Oregon’s ‘Hard Stop’ On Early Inductions and C-Sections
08.25.11 Stepping up to do the right thing
Oregon, my home state, is being heralded as the latest state to take a hard line on out of control c-sections and inductions. Here’s what the headlines say:
Hospitals take 'hard stop' on early elective C-sections and inductions -
Oregon is the latest state where some hospitals are refusing to do the procedures before 39 weeks of pregnancy.
The way this reads, it sounds like everybody got together in a conference room and agreed they’d make a radical change in the way they practice obstetrics and, by God, everything’s going to be different.
Well, not so fast. What these headlines mean is, come September, our hospitals are enforcing guidelines that have been on the books for years. They’re mandating that doctors do what they should have been doing all along – using discretion about when they induce and c-section. Hospitals are now providing punitive and financial incentives to push doctors towards following the same old guidelines that dictate when c-sections and inductions are and are not appropriate.
The only thing that’s really different here is that now, all the major healthcare systems, hospitals and insurance providers are going to put their money where their mouth is. They’re going to make doctors follow the rules. This will also provide support for doctors against the rare patient who insists on inductions or elective, early c-sections. It’s not usually the patient’s idea though.
The American Congress of Obstetricians and Gynecologists has always said 39 weeks is the earliest date that’s appropriate to deliver by c-section or induce, unless there’s a clear medical indication why the baby should be delivered earlier. A clear medical indication would be something like severe maternal hypertension or fetal distress. Being tired, cranky and “so done” with pregnancy is not a clear medical indication.

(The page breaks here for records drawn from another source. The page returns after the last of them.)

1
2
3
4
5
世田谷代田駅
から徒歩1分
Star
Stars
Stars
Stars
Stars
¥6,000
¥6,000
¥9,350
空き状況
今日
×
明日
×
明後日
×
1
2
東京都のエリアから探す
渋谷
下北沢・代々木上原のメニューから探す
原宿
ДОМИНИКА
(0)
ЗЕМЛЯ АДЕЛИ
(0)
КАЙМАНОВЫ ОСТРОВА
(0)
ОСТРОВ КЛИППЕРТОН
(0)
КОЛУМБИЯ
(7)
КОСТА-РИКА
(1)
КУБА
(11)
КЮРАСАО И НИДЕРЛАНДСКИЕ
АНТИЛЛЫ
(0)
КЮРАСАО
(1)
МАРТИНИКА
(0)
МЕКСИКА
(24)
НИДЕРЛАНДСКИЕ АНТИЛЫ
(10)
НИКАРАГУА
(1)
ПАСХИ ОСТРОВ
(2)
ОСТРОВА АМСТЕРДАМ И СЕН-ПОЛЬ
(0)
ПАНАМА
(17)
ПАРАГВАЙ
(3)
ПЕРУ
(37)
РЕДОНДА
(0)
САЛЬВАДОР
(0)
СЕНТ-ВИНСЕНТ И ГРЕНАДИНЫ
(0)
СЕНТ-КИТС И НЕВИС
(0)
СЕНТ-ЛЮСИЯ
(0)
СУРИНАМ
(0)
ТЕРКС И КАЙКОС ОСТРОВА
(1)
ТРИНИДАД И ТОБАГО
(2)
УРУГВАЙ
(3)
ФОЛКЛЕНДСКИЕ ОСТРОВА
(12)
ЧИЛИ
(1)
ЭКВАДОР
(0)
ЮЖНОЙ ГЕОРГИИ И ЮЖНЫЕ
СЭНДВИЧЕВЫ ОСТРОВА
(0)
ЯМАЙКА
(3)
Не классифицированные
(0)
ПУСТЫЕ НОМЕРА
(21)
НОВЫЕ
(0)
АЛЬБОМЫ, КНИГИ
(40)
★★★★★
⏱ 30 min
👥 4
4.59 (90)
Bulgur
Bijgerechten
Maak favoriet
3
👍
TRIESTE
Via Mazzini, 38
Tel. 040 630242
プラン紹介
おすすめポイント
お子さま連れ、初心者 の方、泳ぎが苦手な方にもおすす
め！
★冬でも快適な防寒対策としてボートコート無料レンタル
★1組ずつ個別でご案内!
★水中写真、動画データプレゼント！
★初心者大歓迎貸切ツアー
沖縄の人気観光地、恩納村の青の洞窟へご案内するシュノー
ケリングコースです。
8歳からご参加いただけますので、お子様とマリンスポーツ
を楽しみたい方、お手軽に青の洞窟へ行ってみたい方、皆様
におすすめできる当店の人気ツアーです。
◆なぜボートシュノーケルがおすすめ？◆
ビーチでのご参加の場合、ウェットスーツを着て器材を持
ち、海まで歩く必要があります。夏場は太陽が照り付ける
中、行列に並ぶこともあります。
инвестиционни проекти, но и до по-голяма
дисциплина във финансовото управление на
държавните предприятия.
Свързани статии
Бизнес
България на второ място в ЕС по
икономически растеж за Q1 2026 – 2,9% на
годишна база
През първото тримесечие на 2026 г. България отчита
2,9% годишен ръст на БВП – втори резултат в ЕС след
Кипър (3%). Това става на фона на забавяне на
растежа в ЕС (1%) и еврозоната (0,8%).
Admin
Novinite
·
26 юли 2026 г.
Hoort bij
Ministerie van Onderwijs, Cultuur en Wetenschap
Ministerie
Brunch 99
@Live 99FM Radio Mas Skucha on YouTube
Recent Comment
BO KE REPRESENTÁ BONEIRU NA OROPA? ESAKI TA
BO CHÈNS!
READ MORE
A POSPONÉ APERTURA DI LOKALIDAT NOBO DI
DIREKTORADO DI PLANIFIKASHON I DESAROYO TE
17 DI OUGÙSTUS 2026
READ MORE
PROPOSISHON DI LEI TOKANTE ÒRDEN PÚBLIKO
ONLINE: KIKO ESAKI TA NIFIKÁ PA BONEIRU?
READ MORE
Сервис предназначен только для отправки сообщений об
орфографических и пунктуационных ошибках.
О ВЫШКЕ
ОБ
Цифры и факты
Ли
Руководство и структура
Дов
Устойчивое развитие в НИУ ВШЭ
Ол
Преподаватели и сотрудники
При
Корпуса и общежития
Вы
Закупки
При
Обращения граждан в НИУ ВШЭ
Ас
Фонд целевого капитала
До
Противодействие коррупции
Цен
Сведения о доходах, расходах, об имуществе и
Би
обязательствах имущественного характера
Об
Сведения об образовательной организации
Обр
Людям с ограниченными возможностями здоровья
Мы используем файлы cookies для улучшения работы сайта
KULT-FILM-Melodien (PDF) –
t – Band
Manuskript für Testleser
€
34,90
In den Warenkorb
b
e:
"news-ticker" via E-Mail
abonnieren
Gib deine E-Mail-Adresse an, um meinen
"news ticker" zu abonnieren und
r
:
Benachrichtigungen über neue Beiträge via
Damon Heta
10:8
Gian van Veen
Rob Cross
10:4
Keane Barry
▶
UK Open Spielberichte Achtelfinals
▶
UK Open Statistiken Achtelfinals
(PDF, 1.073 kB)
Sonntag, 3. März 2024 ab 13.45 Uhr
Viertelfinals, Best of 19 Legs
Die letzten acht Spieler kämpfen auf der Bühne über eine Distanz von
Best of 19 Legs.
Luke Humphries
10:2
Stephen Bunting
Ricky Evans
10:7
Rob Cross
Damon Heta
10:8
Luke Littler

So, why do doctors allow and encourage healthy women to deliver before 39 weeks? Besides being convenient, there’s been a gradual erosion of what’s considered too early. For example, if a patient is officially 39 weeks on Sunday (which is still a week before her due date), why not schedule her induction for Friday? That’s 38 weeks and 5 days - really close to 39 weeks. That gives her the weekend to recover and of course, gives the doctor the weekend off. Seriously, what’s a couple days? Pretty soon, it was 38 weeks and 3 days; then it was 37 weeks. Little by little, the prevailing attitude became, “What the heck, it’s close enough, right?
Then hospitals noticed some worrisome trends. Their C-section and induction schedules were crowded with non-medically indicated, early patients, which left no room to schedule medically urgent ones. That put mothers and babies who seriously needed to be delivered at risk. There was no room at the inn.
In addition, a lot of those “close enough” babies landed in the NICU with breathing and blood sugar problems. Close enough wasn’t good enough. Babies need the whole 40 weeks to finish developing. Some are fine with being delivered even as early as 36 or 37 weeks, but a whole lot of them aren’t fine with it. They’re not fine at all and they need intensive medical care to survive.
One of my doctor buddies, Desiree Bley, MD, OB-Gyn in Portland, OR says, “This isn’t really about creating bold new policies. In every hospital, there are doctors who follow the rules and doctors who don’t. Some doctors will do unnecessary inductions and c-sections a little too early, no matter what the rules are. Since it works out for them and their patients most of the time, they don’t feel any need to do anything different. That’s why hospitals are now going to penalize them if they don’t comply with appropriate guidelines. The thing that makes this headline-worthy is that all the local hospitals agreed, everybody has to get with the program. If one hospital continues allowing early deliveries that will just drive patients to the one hospital that’s not complying.”
We’ve had a lot of comments on Fit Pregnancy's Facebook page on this subject and some women are ticked off that hospitals are dictating what women can do with their own bodies. They don’t think hospitals and doctors should be able to tell women she can’t have a c-section if she wants one or be induced early if that’s what’s best for her schedule. This is a variation on the “women’s right to choose,” discussion.
Let’s get real here. Most women don’t have a right to choose how they’re going to deliver, especially if they’ve already had one c-section. Hospitals all over the country tell women that can’t have a vaginal birth after cesarean, by refusing to offer that option. It’s kind of ironic, that now they’re saying, women can’t choose a vaginal delivery, an early induction or elective c-section either.
How a woman delivers isn’t a choice that impacts only Mom. While most “slightly early” babies are fine, far too many go to the NICU. Not only does that put baby in a dangerous health situation, it also fills the NICU up with babies who shouldn’t be there. That takes staff and incubators away from babies with legitimate health problems. It drives up medical costs and insurance premiums for everybody and that’s just not cool for any one.
I’m proud of Oregon and other states for taking a stand, but really, they’re just finally doing the right thing after years of bending the rules.